──────── Data to examine

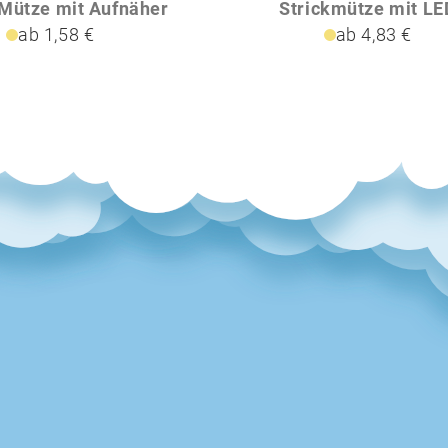
Mütze mit Aufnäher
Strickmütze mit LE
ab 1,58 €
ab 4,83 €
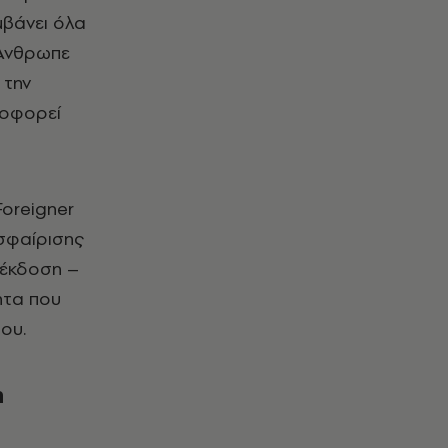
μβάνει όλα
«Άνθρωπε
 την
λοφορεί
oreigner
σφαίρισης
 έκδοση –
ητα που
ου.
η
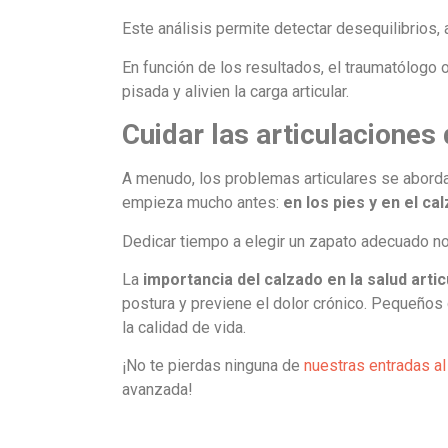
Este análisis permite detectar desequilibrios
En función de los resultados, el traumatólogo
pisada y alivien la carga articular.
Cuidar las articulaciones
A menudo, los problemas articulares se aborda
empieza mucho antes:
en los pies y en el c
Dedicar tiempo a elegir un zapato adecuado no e
La
importancia del calzado en la salud artic
postura y previene el dolor crónico. Pequeños
la calidad de vida.
¡No te pierdas ninguna de
nuestras entradas al
avanzada!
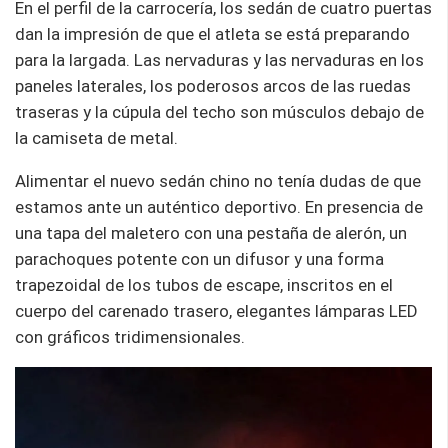
En el perfil de la carrocería, los sedán de cuatro puertas
dan la impresión de que el atleta se está preparando
para la largada. Las nervaduras y las nervaduras en los
paneles laterales, los poderosos arcos de las ruedas
traseras y la cúpula del techo son músculos debajo de
la camiseta de metal.
Alimentar el nuevo sedán chino no tenía dudas de que
estamos ante un auténtico deportivo. En presencia de
una tapa del maletero con una pestaña de alerón, un
parachoques potente con un difusor y una forma
trapezoidal de los tubos de escape, inscritos en el
cuerpo del carenado trasero, elegantes lámparas LED
con gráficos tridimensionales.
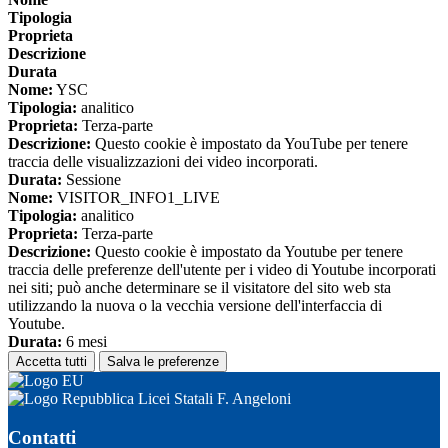
Tipologia
Proprieta
Descrizione
Durata
Nome:
YSC
Tipologia:
analitico
Proprieta:
Terza-parte
Descrizione:
Questo cookie è impostato da YouTube per tenere
traccia delle visualizzazioni dei video incorporati.
Durata:
Sessione
Nome:
VISITOR_INFO1_LIVE
Tipologia:
analitico
Proprieta:
Terza-parte
Descrizione:
Questo cookie è impostato da Youtube per tenere
traccia delle preferenze dell'utente per i video di Youtube incorporati
nei siti; può anche determinare se il visitatore del sito web sta
utilizzando la nuova o la vecchia versione dell'interfaccia di
Youtube.
Durata:
6 mesi
Accetta tutti
Salva le preferenze
Licei Statali F. Angeloni
Contatti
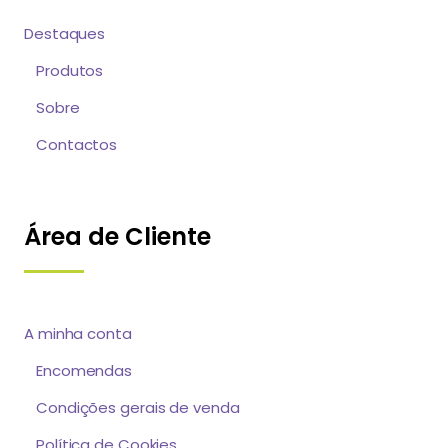
Destaques
Produtos
Sobre
Contactos
Área de Cliente
A minha conta
Encomendas
Condições gerais de venda
Política de Cookies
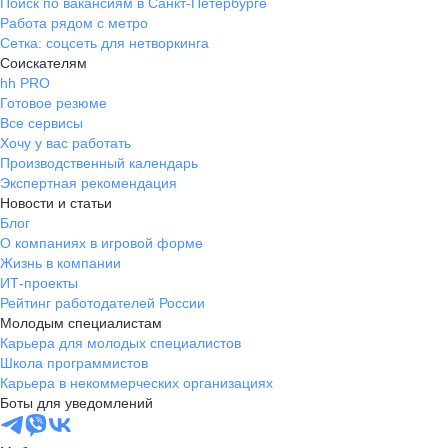
Поиск по вакансиям в Санкт-Петербурге
Работа рядом с метро
Сетка: соцсеть для нетворкинга
Соискателям
hh PRO
Готовое резюме
Все сервисы
Хочу у вас работать
Производственный календарь
Экспертная рекомендация
Новости и статьи
Блог
О компаниях в игровой форме
Жизнь в компании
ИТ-проекты
Рейтинг работодателей России
Молодым специалистам
Карьера для молодых специалистов
Школа программистов
Карьера в некоммерческих организациях
Боты для уведомлений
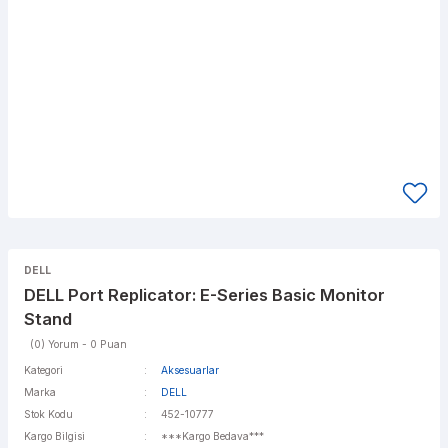
DELL
DELL Port Replicator: E-Series Basic Monitor
Stand
(0) Yorum - 0 Puan
Kategori
Aksesuarlar
Marka
DELL
Stok Kodu
452-10777
Kargo Bilgisi
***Kargo Bedava***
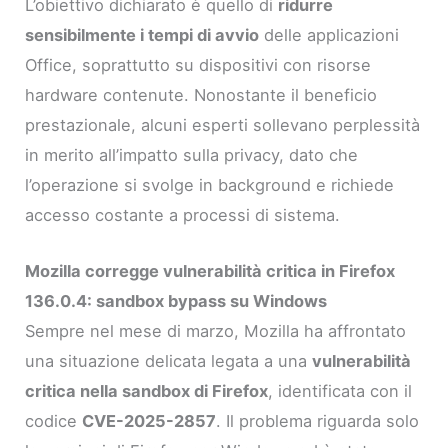
L’obiettivo dichiarato è quello di
ridurre
sensibilmente i tempi di avvio
delle applicazioni
Office, soprattutto su dispositivi con risorse
hardware contenute. Nonostante il beneficio
prestazionale, alcuni esperti sollevano perplessità
in merito all’impatto sulla privacy, dato che
l’operazione si svolge in background e richiede
accesso costante a processi di sistema.
Mozilla corregge vulnerabilità critica in Firefox
136.0.4: sandbox bypass su Windows
Sempre nel mese di marzo, Mozilla ha affrontato
una situazione delicata legata a una
vulnerabilità
critica nella sandbox di Firefox
, identificata con il
codice
CVE-2025-2857
. Il problema riguarda solo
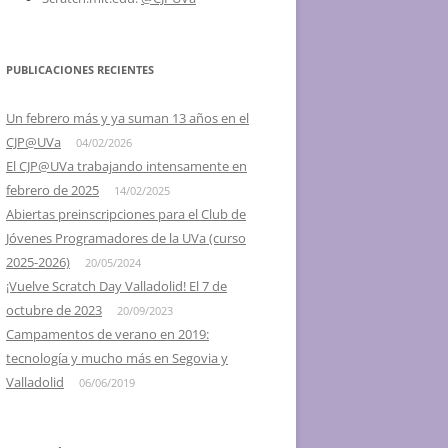
2016 – SCRATCH DAY @ UVA,
VALLADOLID Y SEGOVIA
PUBLICACIONES RECIENTES
2015 – IV SCRATCH DAY
VALLADOLID, EL 16 DE MAYO
Un febrero más y ya suman 13 años en el
CJP@UVa
04/02/2026
2014 – III SCRATCH DAY
El CJP@UVa trabajando intensamente en
VALLADOLID, EL 24 DE MAYO
febrero de 2025
14/02/2025
2013 – II SCRATCH DAY
Abiertas preinscripciones para el Club de
VALLADOLID, EL 18 DE MAYO
Jóvenes Programadores de la UVa (curso
2025-2026)
20/05/2024
2012 – I DÍA DE SCRATCH EN
¡Vuelve Scratch Day Valladolid! El 7 de
VALLADOLID, 26 DE MAYO
octubre de 2023
20/09/2023
Campamentos de verano en 2019:
2012 – I SCRATCH DAY SEGOVIA Y
tecnología y mucho más en Segovia y
PALENCIA
Valladolid
06/06/2019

────────────────

### Exercise instructions
Restate the entries word for word, though any image they contain should not appear.

### Your response
Mütze mit Aufnäher
Strickmütze mit LE
ab 1,58 €
ab 4,83 €
μβάνει όλα
«Άνθρωπε
 την
λοφορεί
oreigner
σφαίρισης
 έκδοση –
ητα που
ου.
η
Este análisis permite detectar desequilibrios
En función de los resultados, el traumatólogo
pisada y alivien la carga articular.
Cuidar las articulaciones
A menudo, los problemas articulares se aborda
empieza mucho antes:
en los pies y en el c
Dedicar tiempo a elegir un zapato adecuado no e
La
importancia del calzado en la salud artic
postura y previene el dolor crónico. Pequeños
la calidad de vida.
¡No te pierdas ninguna de
nuestras entradas al
avanzada!
En el perfil de la carrocería, los sedán de cuatro puertas
dan la impresión de que el atleta se está preparando
para la largada. Las nervaduras y las nervaduras en los
paneles laterales, los poderosos arcos de las ruedas
traseras y la cúpula del techo son músculos debajo de
la camiseta de metal.
Alimentar el nuevo sedán chino no tenía dudas de que
estamos ante un auténtico deportivo. En presencia de
una tapa del maletero con una pestaña de alerón, un
parachoques potente con un difusor y una forma
trapezoidal de los tubos de escape, inscritos en el
cuerpo del carenado trasero, elegantes lámparas LED
con gráficos tridimensionales.
Tipologia
Proprieta
Descrizione
Durata
Nome:
YSC
Tipologia:
analitico
Proprieta:
Terza-parte
Descrizione:
Questo cookie è impostato da YouTube per tenere
traccia delle visualizzazioni dei video incorporati.
Durata:
Sessione
Nome:
VISITOR_INFO1_LIVE
Tipologia:
analitico
Proprieta:
Terza-parte
Descrizione:
Questo cookie è impostato da Youtube per tenere
traccia delle preferenze dell'utente per i video di Youtube incorporati
nei siti; può anche determinare se il visitatore del sito web sta
utilizzando la nuova o la vecchia versione dell'interfaccia di
Youtube.
Durata:
6 mesi
Accetta tutti
Salva le preferenze
Licei Statali F. Angeloni
Contatti
Destaques
Produtos
Sobre
Contactos
Área de Cliente
A minha conta
Encomendas
Condições gerais de venda
Política de Cookies
Поиск по вакансиям в Санкт-Петербурге
Работа рядом с метро
Сетка: соцсеть для нетворкинга
Соискателям
hh PRO
Готовое резюме
Все сервисы
Хочу у вас работать
Производственный календарь
Экспертная рекомендация
Новости и статьи
Блог
О компаниях в игровой форме
Жизнь в компании
ИТ-проекты
Рейтинг работодателей России
Молодым специалистам
Карьера для молодых специалистов
Школа программистов
Карьера в некоммерческих организациях
Боты для уведомлений
DELL
DELL Port Replicator: E-Series Basic Monitor
Stand
(0) Yorum - 0 Puan
Kategori
Aksesuarlar
Marka
DELL
Stok Kodu
452-10777
Kargo Bilgisi
***Kargo Bedava***
L’obiettivo dichiarato è quello di
ridurre
sensibilmente i tempi di avvio
delle applicazioni
Office, soprattutto su dispositivi con risorse
hardware contenute. Nonostante il beneficio
prestazionale, alcuni esperti sollevano perplessità
in merito all’impatto sulla privacy, dato che
l’operazione si svolge in background e richiede
accesso costante a processi di sistema.
Mozilla corregge vulnerabilità critica in Firefox
136.0.4: sandbox bypass su Windows
Sempre nel mese di marzo, Mozilla ha affrontato
una situazione delicata legata a una
vulnerabilità
critica nella sandbox di Firefox
, identificata con il
codice
CVE-2025-2857
. Il problema riguarda solo
2016 – SCRATCH DAY @ UVA,
VALLADOLID Y SEGOVIA
PUBLICACIONES RECIENTES
2015 – IV SCRATCH DAY
VALLADOLID, EL 16 DE MAYO
Un febrero más y ya suman 13 años en el
CJP@UVa
04/02/2026
2014 – III SCRATCH DAY
El CJP@UVa trabajando intensamente en
VALLADOLID, EL 24 DE MAYO
febrero de 2025
14/02/2025
2013 – II SCRATCH DAY
Abiertas preinscripciones para el Club de
VALLADOLID, EL 18 DE MAYO
Jóvenes Programadores de la UVa (curso
2025-2026)
20/05/2024
2012 – I DÍA DE SCRATCH EN
¡Vuelve Scratch Day Valladolid! El 7 de
VALLADOLID, 26 DE MAYO
octubre de 2023
20/09/2023
Campamentos de verano en 2019:
2012 – I SCRATCH DAY SEGOVIA Y
tecnología y mucho más en Segovia y
PALENCIA
Valladolid
06/06/2019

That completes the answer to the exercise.